A Brief Introduction to SSDs and Flash Memory

In almost every SSD review we have published, Anand has mentioned how an SSD is the biggest performance upgrade you can make today. Why would anyone use regular hard drives then? There is one big reason: price. SSD prices are still up in the clouds when compared to hard drive prices (especially before the Thailand floods) so for many, SSDs have not been a realistic option.

Forking over $700 for a 512GB SSD sounds crazy because a 500GB hard drive can be had for less than $50. Smaller capacities like 64GB and 128GB can already be bought for around $100 and $200 respectively, but unless you have the ability to have an SSD plus hard drive combo, such a small SSD doesn't usually cut it. If you have a desktop, the SSD + HDD combo should not be a problem but many laptops only have space for one 2.5" drive (unless you are willing to mod it afterwards by replacing the optical drive). SSD prices have been dropping for years now, but if the current rate continues it will take years before a $399 Walmart PC includes a reasonable size SSD. So what can be done?

Most of the time, SSD production costs are cut by shrinking the NAND die. Shrinking the die is the same as with CPUs: you move to a smaller manufacturing process, e.g. from 34nm to 25nm. In flash memory, this means you can increase the density per die and usually the physical die size is also smaller, meaning more dies from a single wafer. A die shrink is an effective way to lower costs but moving from one process to another takes time and the initial ramp of the new flash isn't necessarily cheaper. Once the new process has matured and supply has met demand, prices start to fall.

**Tasks for this exercise**
1 - According to the passage on SSDs and flash memory, how are SSD production costs cut most of the time?
2 - Pick up the passage on SSDs and flash memory after its last sentence and keep writing.
The items have nothing to do with what is asked here.

**Data extracts**
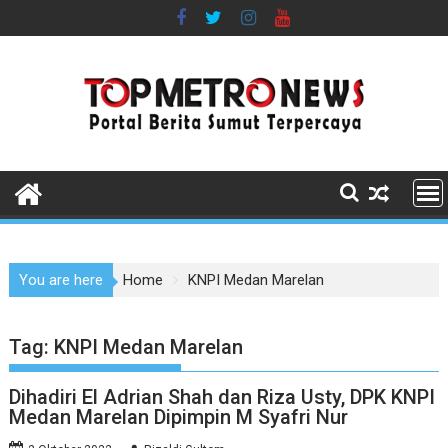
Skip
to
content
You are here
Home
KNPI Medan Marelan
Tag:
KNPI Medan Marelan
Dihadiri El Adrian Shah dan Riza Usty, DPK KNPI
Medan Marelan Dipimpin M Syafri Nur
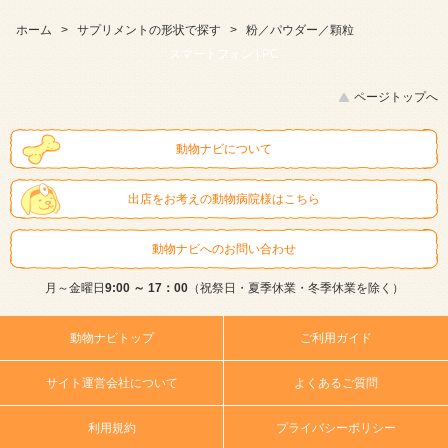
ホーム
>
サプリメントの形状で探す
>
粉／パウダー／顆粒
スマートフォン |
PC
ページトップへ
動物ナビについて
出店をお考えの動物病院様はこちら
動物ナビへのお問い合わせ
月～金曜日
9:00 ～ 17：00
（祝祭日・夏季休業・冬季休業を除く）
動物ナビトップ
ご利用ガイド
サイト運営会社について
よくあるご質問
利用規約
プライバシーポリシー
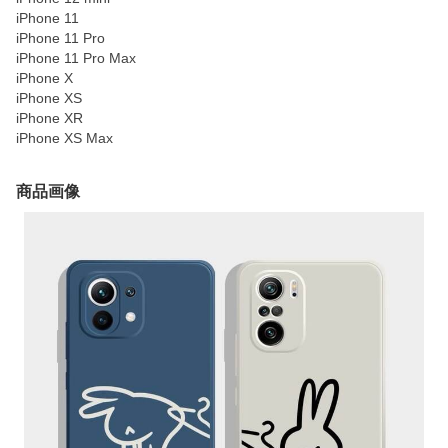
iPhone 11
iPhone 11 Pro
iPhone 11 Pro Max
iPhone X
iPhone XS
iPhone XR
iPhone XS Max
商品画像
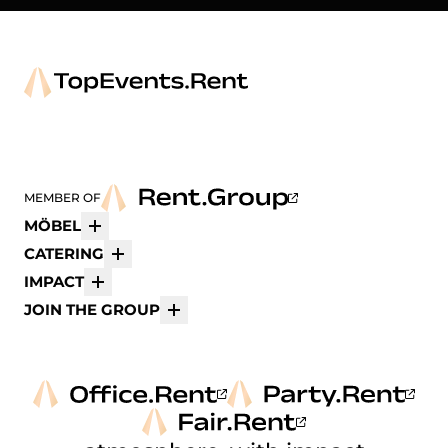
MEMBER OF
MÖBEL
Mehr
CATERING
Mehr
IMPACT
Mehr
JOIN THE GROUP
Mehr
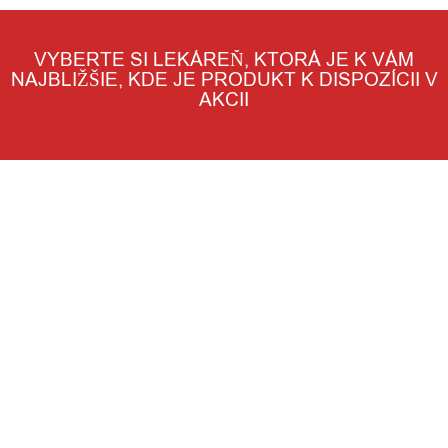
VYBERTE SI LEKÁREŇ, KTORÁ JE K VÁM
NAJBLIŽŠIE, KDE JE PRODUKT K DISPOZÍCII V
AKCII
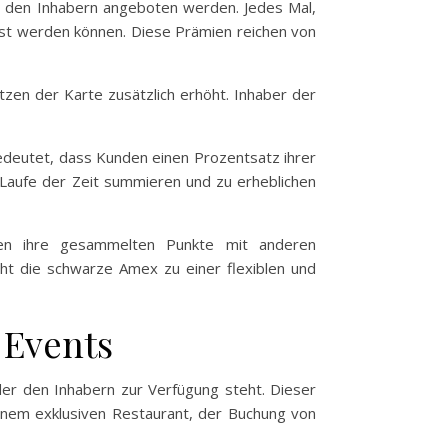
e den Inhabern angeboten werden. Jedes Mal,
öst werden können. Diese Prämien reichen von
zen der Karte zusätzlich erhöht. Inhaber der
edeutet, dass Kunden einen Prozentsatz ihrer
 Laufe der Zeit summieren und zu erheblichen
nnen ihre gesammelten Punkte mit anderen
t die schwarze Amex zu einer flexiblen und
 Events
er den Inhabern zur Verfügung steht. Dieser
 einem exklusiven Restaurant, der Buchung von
...
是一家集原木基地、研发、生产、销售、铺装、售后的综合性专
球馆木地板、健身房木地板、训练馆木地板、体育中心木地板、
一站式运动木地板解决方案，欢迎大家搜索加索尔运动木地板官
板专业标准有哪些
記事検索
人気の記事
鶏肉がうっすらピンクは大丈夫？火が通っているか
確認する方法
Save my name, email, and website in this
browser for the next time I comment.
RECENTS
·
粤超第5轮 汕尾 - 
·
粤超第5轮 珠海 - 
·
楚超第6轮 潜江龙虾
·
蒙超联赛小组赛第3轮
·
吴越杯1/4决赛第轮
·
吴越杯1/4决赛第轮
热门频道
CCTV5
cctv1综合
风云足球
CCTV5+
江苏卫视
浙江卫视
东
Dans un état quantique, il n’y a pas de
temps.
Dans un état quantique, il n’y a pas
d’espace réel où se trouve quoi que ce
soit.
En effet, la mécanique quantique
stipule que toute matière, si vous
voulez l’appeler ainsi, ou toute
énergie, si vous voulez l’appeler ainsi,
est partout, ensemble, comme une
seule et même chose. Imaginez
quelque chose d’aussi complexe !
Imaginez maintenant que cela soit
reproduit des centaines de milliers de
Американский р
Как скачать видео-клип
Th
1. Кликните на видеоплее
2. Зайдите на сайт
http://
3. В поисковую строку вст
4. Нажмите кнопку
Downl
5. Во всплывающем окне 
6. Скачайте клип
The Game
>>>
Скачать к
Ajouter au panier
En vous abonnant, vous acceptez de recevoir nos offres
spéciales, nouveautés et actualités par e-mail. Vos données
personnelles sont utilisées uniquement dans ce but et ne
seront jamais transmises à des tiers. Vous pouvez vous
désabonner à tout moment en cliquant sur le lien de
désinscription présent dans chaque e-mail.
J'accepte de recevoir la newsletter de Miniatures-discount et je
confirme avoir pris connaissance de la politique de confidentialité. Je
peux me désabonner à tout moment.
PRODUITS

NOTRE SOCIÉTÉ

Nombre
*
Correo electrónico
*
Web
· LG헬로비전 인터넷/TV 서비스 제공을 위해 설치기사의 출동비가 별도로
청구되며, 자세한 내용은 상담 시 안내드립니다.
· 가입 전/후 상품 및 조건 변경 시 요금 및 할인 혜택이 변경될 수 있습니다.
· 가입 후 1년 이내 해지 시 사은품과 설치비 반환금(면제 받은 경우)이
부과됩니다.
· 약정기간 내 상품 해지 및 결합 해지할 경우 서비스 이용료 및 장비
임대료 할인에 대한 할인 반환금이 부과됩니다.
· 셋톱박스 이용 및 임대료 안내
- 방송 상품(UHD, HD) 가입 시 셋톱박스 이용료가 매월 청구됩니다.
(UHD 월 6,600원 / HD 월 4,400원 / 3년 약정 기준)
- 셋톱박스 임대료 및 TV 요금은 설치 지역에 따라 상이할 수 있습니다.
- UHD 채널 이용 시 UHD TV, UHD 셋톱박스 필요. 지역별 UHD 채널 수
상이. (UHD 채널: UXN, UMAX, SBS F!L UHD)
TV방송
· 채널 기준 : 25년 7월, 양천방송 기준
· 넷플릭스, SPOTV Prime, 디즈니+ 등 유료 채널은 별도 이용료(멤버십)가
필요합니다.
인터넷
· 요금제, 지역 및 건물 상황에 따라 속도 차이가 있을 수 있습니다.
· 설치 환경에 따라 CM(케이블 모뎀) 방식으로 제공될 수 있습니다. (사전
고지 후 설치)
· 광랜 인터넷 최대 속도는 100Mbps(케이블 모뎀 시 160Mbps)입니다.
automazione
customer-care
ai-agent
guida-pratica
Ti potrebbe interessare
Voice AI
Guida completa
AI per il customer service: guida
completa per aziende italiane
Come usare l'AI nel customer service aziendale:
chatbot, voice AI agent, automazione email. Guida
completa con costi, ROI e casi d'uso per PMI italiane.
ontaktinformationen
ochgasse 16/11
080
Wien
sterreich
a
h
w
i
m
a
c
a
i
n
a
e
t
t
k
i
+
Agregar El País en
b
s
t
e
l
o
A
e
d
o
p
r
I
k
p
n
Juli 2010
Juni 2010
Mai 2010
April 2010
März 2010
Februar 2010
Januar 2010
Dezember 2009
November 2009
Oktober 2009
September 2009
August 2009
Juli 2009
==
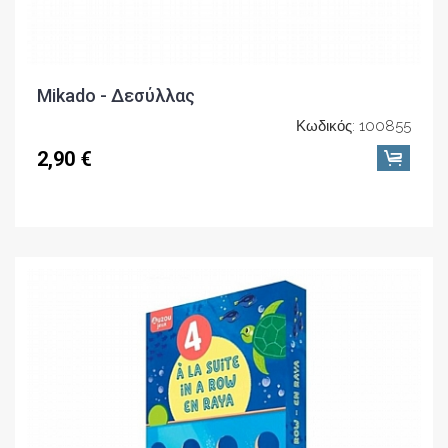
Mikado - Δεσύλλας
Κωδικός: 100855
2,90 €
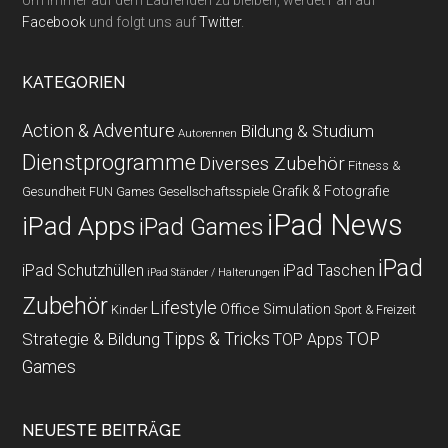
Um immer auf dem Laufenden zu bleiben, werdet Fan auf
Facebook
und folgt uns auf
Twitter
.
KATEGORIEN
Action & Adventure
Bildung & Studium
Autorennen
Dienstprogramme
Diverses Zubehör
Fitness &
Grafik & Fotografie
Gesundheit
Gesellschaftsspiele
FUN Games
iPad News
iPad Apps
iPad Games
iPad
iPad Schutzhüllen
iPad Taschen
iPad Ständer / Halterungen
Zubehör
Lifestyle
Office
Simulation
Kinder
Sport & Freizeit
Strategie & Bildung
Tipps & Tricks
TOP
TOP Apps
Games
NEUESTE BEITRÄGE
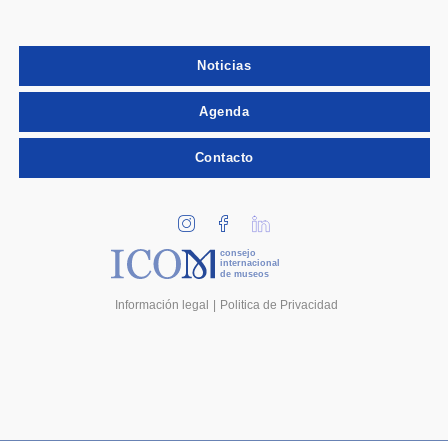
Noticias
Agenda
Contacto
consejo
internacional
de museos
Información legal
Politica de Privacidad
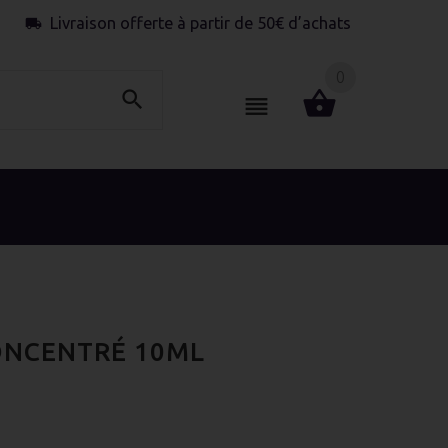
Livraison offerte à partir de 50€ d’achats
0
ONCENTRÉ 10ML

**Exercise answers**
1 - By shrinking the NAND die.

2 -
Since die shrinks are a relatively slow way to lower SSD prices and only contribute to steady reduction of prices, anyone looking to push higher capacity SSDs into the mainstream today will need something more. Right now, that "something more" is called Triple Level Cell flash, commonly abbreviated as TLC.

Rather than shrinking the die to improve density/capacity, TLC (like MLC) increases the number of bits per cell. In our SSD Anthology article, Anand described how SLC and MLC flash work, and TLC works the same way but takes things a step further. Normally, you apply a voltage to a cell and keep increasing it until you reach a point where the result is far enough from the "off" state that you now consider the cell as being "on". This is how SLC works, storing one bit per cell. For MLC, you store two bits per cell, which means instead of two voltage states (0 and 1) you have four states (00, 01, 10, 11). TLC takes that a step further and stores three bits per cell, or eight voltage states (000, 001, 010, 011, 100, 101, 110, and 111). We will take a deeper look into voltage states and how they work in the next page.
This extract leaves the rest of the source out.